Is Data oriented programming and functional programming the same?
How is Data Oriented programming different from Object Oriented programming?
Under what circumstances do we choose Data Oriented programming languages over Object Oriented programming languages?
First I want to say, that Data-oriented design and Data-driven programming is not the same!
In object-oriented programming you are focusing on a single object (class - its methods, members, etc.). In data-oriented design you are thinking how data is touched and processed.
You just have a box that processes your input data to your output data (the ideal input data is the same as output).

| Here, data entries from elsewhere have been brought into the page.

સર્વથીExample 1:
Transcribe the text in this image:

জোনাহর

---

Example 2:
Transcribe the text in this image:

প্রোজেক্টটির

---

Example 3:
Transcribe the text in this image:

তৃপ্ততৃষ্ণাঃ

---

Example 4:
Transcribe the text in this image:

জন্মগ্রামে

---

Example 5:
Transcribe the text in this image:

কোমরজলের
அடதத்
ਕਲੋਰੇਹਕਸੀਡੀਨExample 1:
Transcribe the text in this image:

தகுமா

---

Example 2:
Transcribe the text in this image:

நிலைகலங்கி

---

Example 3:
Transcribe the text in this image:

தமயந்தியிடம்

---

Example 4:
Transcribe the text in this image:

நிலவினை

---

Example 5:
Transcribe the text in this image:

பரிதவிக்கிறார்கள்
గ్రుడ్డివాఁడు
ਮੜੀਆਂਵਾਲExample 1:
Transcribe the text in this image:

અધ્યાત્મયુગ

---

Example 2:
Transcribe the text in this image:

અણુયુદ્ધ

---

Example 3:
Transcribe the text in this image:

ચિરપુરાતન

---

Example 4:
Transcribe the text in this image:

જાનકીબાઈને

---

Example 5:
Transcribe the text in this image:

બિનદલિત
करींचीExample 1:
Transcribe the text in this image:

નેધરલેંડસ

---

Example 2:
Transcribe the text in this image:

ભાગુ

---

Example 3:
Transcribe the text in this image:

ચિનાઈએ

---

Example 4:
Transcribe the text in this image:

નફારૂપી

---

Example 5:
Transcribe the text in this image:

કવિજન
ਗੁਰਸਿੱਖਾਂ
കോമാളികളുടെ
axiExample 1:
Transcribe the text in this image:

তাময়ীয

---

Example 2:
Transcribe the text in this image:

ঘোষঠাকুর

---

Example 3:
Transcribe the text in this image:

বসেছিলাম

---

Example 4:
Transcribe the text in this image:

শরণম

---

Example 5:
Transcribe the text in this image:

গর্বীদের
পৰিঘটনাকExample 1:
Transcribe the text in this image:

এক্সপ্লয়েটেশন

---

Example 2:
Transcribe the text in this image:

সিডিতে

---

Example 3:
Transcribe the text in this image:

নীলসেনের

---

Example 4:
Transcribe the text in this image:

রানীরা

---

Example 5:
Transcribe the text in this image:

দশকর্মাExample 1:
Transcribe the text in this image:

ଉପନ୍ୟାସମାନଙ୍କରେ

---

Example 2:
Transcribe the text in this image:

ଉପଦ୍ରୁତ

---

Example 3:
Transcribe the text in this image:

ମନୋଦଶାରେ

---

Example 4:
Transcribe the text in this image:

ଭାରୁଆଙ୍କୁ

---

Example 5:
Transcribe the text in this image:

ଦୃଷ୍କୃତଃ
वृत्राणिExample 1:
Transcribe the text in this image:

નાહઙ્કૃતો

All this was created to write high-performance applications. You are working on homogeneous, linear data - all to take the full advantage of CPU cache (both instruction and data).
Whenever you can, try to avoid hierarchical structures (use arrays instead), try to write functions that works on multiple data and use hot and cold structure splitting.

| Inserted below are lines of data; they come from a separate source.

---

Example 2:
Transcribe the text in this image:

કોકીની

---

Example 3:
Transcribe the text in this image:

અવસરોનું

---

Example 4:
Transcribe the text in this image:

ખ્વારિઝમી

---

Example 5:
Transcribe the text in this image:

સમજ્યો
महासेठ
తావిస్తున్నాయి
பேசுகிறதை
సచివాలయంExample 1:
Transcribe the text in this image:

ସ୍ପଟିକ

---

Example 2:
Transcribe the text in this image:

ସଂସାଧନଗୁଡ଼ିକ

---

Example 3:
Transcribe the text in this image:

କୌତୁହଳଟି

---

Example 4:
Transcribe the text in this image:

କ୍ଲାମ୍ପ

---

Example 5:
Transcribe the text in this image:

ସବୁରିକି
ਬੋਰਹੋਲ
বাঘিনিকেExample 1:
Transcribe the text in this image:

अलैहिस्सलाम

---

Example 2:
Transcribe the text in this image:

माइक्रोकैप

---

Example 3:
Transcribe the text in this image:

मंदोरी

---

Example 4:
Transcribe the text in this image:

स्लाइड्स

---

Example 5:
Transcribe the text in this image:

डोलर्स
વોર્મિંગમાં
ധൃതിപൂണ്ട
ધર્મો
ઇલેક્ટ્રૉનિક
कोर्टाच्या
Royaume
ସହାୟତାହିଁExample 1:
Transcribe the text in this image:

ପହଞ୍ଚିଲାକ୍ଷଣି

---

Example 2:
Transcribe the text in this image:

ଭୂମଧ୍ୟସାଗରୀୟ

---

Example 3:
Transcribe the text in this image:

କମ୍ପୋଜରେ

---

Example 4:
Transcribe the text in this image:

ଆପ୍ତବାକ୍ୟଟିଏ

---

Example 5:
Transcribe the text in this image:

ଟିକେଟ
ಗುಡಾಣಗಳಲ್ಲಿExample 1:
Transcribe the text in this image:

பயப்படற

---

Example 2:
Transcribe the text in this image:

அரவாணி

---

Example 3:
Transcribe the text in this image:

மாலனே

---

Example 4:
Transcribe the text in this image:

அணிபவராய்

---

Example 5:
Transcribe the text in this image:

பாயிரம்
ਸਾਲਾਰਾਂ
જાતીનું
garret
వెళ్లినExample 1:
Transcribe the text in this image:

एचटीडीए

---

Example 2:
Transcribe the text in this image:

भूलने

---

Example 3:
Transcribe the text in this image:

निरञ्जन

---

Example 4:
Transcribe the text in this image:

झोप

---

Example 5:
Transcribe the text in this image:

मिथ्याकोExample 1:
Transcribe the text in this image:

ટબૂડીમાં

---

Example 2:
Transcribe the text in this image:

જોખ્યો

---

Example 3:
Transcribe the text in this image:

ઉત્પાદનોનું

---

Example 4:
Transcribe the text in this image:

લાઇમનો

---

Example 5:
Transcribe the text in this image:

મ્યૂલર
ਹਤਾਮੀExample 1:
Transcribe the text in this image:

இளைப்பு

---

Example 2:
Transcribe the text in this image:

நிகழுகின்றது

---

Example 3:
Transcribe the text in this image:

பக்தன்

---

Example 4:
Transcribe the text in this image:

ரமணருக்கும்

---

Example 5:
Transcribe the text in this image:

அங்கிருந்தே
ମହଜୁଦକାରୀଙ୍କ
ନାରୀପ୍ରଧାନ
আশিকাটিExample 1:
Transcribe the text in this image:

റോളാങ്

int Foo(int* input_data, int count)
{
// do something with your data
}
As the name suggests, DOP intended for the development of data driven applications. It is not same as OOP. For further reference, go through the following links;
http://www.rti.com/whitepapers/Data-Oriented_Architecture.pdf
Alternate link here as the above one might not be working.
http://en.wikipedia.org/wiki/List_of_programming_languages_by_category#Data-oriented_languages
Data oriented programming is simply a programming language with database, you can create tables and queries, and program to manipulate the stored data on it, example of data oriented language are SQL, DBase and Visual Foxpro.